Ma basta percorrere il piccolo vialetto dalla tonnara sino all’arco della chiesa antica, di cui resta soltanto la facciata, per ritrovarsi nella caratteristica piazza Regina Margherita e sentire nuovamente l’aria di casa.

Da qui si diramano vie e vicoletti che ti portano al mare o si aprono in piccoli cortili. Questi ultimi, durante il festival del cinema che si svolge a fine luglio, diventano delle sale cinematografiche sotto le stelle, dove vengono proiettati film e cortometraggi. Lo scenario di tutto il borgo durante questo evento è a dir poco straordinario. Ormai sono passati degli anni da quando non vivo più qui e tante cose inevitabilmente sono cambiate. Nelle spiagge quasi deserte adesso ci sono tanti stabilimenti balneari, troppi direi! I vecchietti che affollavano la piazza di Pachino hanno lasciato il posto agli extracomunitari. E anche qui tanti amici hanno messo su famiglia e i rapporti sono andati via via affievolendosi. Ma i ricordi, quelli belli, restano uguali e indelebili.

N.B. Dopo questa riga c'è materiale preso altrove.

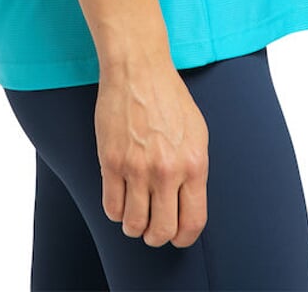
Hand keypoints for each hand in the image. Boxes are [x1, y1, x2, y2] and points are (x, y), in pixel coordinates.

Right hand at [95, 60, 209, 247]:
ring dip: (133, 226)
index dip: (183, 238)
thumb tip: (187, 204)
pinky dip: (115, 211)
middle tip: (152, 229)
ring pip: (133, 224)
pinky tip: (119, 199)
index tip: (176, 236)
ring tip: (134, 215)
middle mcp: (167, 171)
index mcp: (194, 164)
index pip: (192, 223)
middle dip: (156, 237)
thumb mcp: (197, 133)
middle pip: (161, 231)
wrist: (138, 70)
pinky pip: (111, 207)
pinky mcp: (111, 162)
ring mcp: (137, 168)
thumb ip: (194, 171)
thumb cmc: (169, 98)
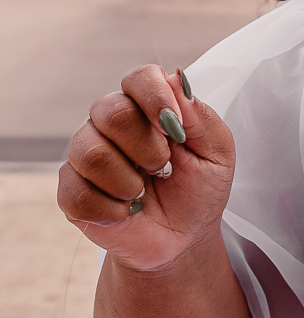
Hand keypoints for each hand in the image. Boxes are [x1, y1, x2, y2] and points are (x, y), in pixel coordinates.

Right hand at [58, 66, 234, 271]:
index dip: (154, 97)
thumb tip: (176, 79)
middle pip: (110, 111)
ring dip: (128, 182)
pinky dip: (110, 210)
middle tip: (164, 169)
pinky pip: (76, 192)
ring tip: (143, 193)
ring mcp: (86, 155)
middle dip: (146, 148)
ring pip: (90, 153)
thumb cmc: (199, 190)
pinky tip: (126, 213)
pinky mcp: (71, 190)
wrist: (183, 238)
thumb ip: (200, 117)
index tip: (173, 127)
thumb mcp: (217, 155)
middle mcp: (111, 124)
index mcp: (147, 108)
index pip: (139, 79)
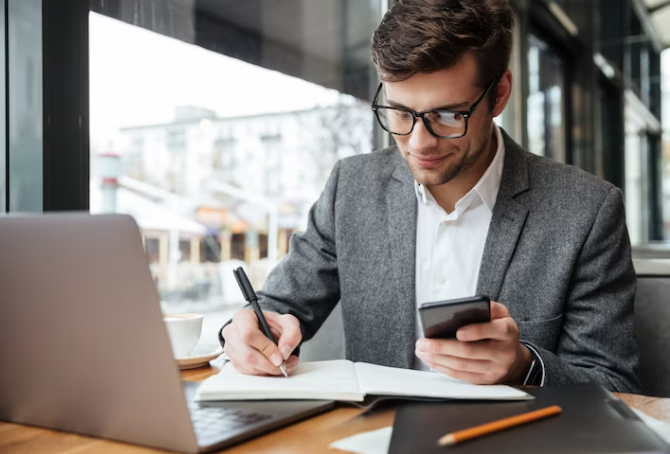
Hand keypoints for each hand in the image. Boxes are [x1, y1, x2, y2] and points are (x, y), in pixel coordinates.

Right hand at [222, 309, 301, 375]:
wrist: (267, 329)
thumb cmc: (274, 324)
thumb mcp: (289, 323)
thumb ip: (291, 335)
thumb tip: (284, 353)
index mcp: (243, 317)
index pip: (249, 334)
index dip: (265, 348)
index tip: (280, 357)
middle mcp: (232, 331)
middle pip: (247, 354)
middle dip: (268, 364)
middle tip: (283, 366)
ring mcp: (230, 347)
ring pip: (247, 365)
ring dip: (267, 370)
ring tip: (283, 365)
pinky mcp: (233, 359)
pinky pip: (246, 371)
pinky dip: (262, 372)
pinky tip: (272, 367)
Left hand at [415, 301, 531, 384]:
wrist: (515, 359)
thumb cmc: (501, 331)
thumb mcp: (502, 314)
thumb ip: (489, 307)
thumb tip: (468, 307)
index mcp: (507, 332)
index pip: (492, 331)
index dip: (474, 332)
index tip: (457, 332)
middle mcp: (502, 353)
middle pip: (470, 351)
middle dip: (442, 347)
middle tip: (423, 342)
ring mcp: (493, 369)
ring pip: (462, 366)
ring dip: (438, 358)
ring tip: (422, 350)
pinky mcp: (484, 380)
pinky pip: (460, 376)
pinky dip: (443, 368)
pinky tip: (431, 360)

L’umiltà e la gentilezza dei miei clienti: ogni giorno qualcuno mi offriva il caffè o mi portava i frutti dalla propria della terra. Il contatto con la campagna e le soddisfazioni che ti da nel veder crescere le piante che ti premiano con i loro frutti. Le partite di pallone con i miei amici e le interminabili giornate al mare, tra una partita di beach volley e l’altra. E la sera tutti al borgo: ci si vedeva li senza appuntamento, per chiacchierare o bere qualcosa. Se non avete mai visto questa parte della Sicilia dovete assolutamente venire a visitarla. Ci sono delle riserve naturali incantevoli e c’è tanta storia.

 

Ho portato molti dei miei compaesani e ne sono rimasti tutti colpiti. E che dire del cibo?Una volta assaggiati i pomodori di questa posto tutti gli altri vi sembreranno senza sapore. E non dimenticate di degustare un vino locale perché qui ci sono ottime cantine. Se ne siete amanti non potete mancare all’appuntamento “calici sotto le stelle” che ha luogo nella tonnara il 10 agosto, la notte di San Lorenzo. Anche questo è un evento da non perdere. Se poi riusciste a liberarvi a maggio non perdetevi la ormai notissima “inverdurata” per ammirare i particolari mosaici vegetali realizzati con i prodotti locali: l’arte si fonde con la produzione agroalimentare.

 

Insomma, qui ce n’è per tutti i gusti e per tutte le età quindi che aspettate a passare le vacanze in questo angolo di paradiso?